Start of GIVEN RECORDS
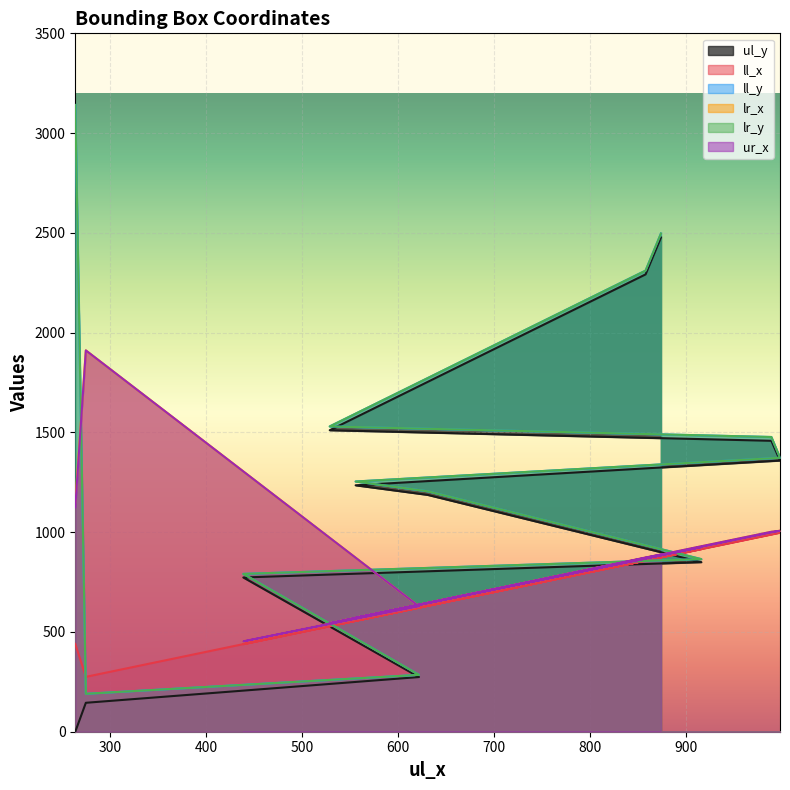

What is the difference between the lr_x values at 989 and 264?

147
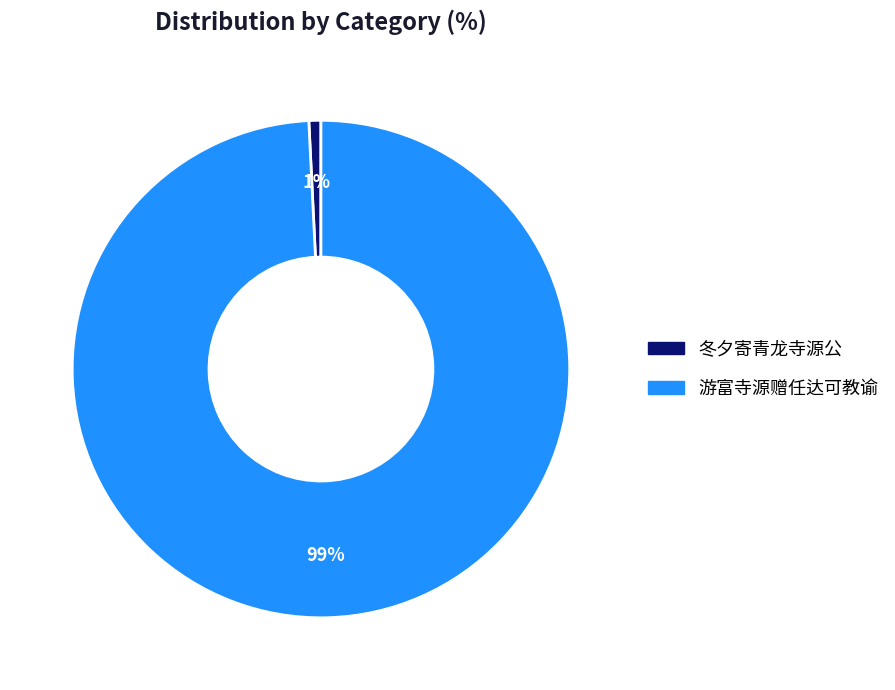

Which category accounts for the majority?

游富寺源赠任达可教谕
End of GIVEN RECORDS
Start of GIVEN RECORDS
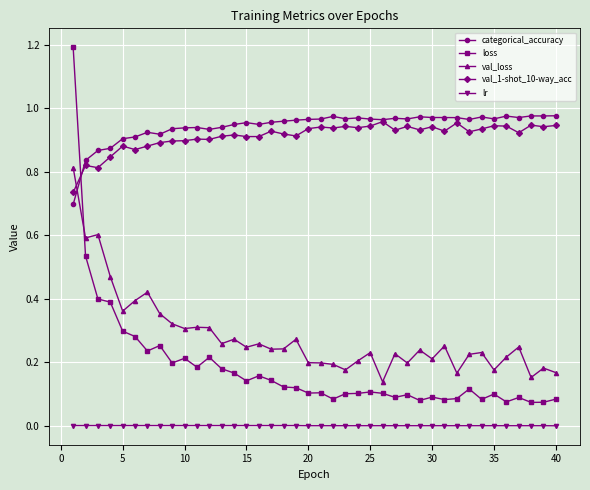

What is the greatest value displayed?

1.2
End of GIVEN RECORDS
• **DIRECTIVE**
Copy each line in the rows above that contains the string "What". Case counts.

• **FINISHED EXERCISE**
What is the difference between the lr_x values at 989 and 264?
What is the greatest value displayed?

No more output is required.